Past history does not present evidence of children receiving special treatment in the criminal judicial system. History dated back in 1899 states the treatments juvenile received in criminal cases. A twelve year old child charged with serious crimes was subjected for trials in adult courts and if found guilt of an offense, the child was sentenced and placed together with adult criminals. It is in this place where they were mixed with hard core adult criminals that children learnt more crafty ways of committing crimes instead of being rehabilitated. However juvenile crime became increasingly in the United States of America in 1980s when it was viewed that families had abandoned their responsibilities of shaping disciplined personalities and character in their children. An alternative form of institutional disciplinary action for delinquent children was sought and resulted to the establishment of first juvenile court in 1899 in Denver and Chicago (USADJ 2009).
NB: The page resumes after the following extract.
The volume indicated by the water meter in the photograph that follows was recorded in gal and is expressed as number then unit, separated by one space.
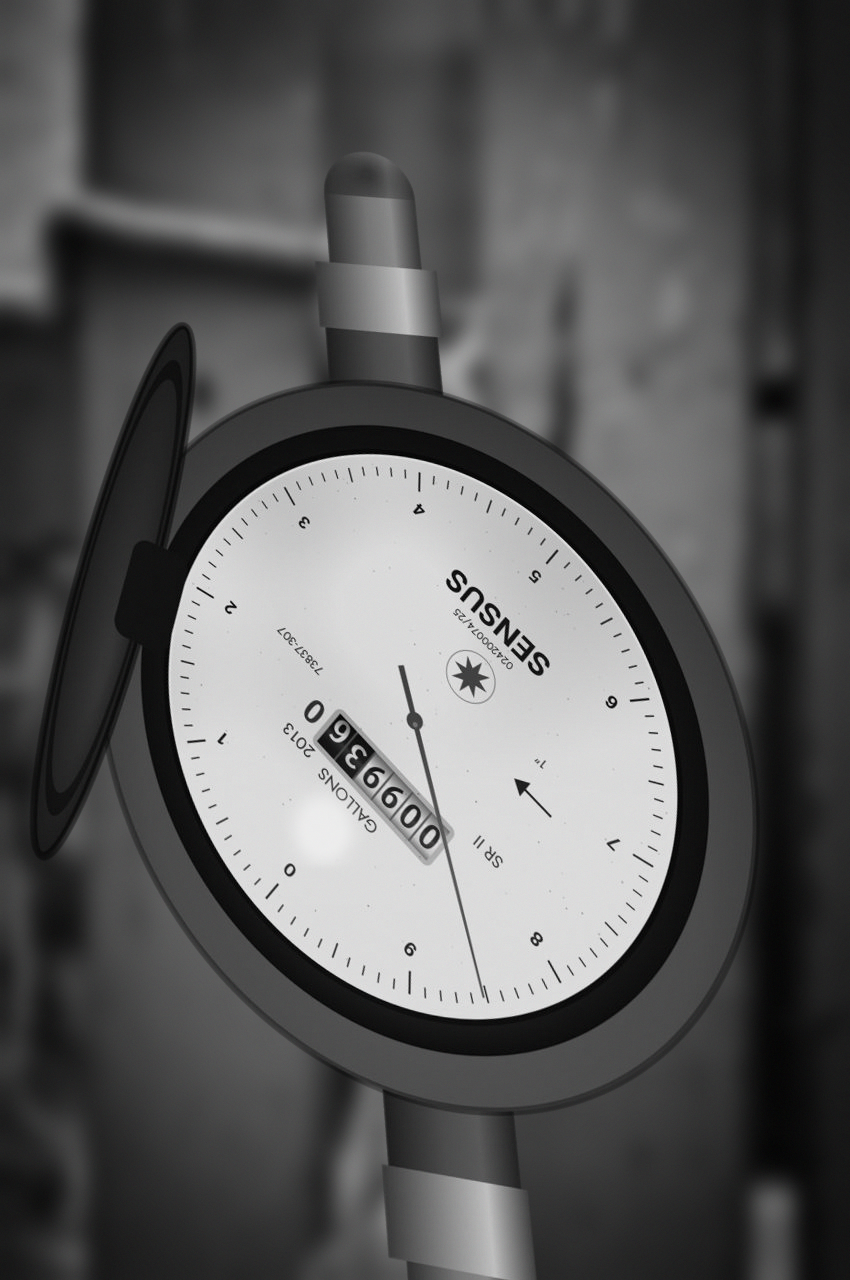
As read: 99358.5 gal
Other states like Massachusetts placed juvenile delinquent cases under probation programs. However, these courts not only dealt with juvenile delinquents cases but also took custody of abandoned and neglected children. Contrary to criminal courts, juvenile courts were not tasked with determination of either guilt or innocence of a child but discover and identify the root causes of child’s misbehavior and reasons for engaging in delinquent activities. This was supposed to be followed by rehabilitation and treatment programs but not punishments. With lapse of time and increasing juvenile delinquent, all the States with exemption of two had operational juvenile courts with powerful but flexible judges to decide the best action for juvenile treatment a system which proved efficient. The operations of juvenile courts were at the discretion of the judge without any influence since the process excluded lawyers and lacked due process rights. The judge could talk with the child in presence of a probation officer to identify the cause of the problem and decide on the best action for the treatment and rehabilitation of the juvenile (Juvenile System 2009).
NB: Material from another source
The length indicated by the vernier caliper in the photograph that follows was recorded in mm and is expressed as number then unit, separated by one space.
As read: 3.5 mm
However, this process has been greatly criticized with the critics citing excessive powers of the judges leaving the child at discretionary mercies of the judges. With the current rising levels of juvenile delinquents, juvenile courts are being reformed to include punishment for serious juvenile offender with recommendations that they should be tried as adults. Lawyers have also seen their way in juvenile trials and many state juvenile courts have made the hearings public following these reforms. Other reformists have advocated for juvenile proceedings to be handled with due process and be accorded rights just like adult courts (USADJ 2005).
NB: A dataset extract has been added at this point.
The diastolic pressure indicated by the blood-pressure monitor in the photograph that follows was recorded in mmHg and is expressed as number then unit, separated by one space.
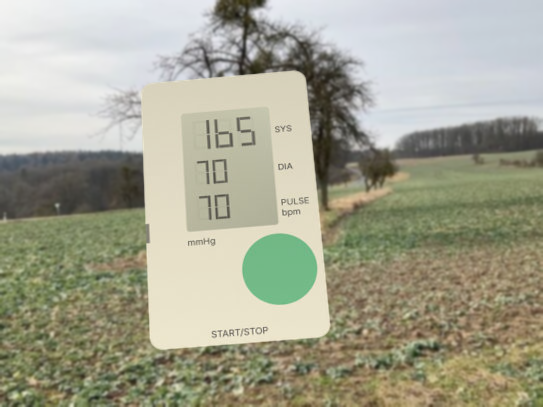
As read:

With the increasing high rates of juvenile delinquent, the whole society is affected with these crimes involving juveniles. Therefore it’s my opinion that juvenile proceedings should be made public for the interest of both society and the child. Making the process public will enhance accountability and transparent in the whole exercise when carried out as due process with presence of legal representative of the involved parties. These processes of public hearing of juvenile cases will also either directly or indirectly assist in reforming the juvenile’s behavior since the public will contribute to the process. When made public, the judge would not be at discretion to do whatever he or she pleases because accountability is enhanced and there is transparency. When the juvenile is brought under public care as a form of rehabilitation and treatment, it will be easier for and the process will be efficient and successful since the public are fully aware of the crime committed and they will devise ways and means to assist the juvenile. Furthermore, public hearings of juvenile trials discourage the victim from future repeat of the crime for fear of victimization.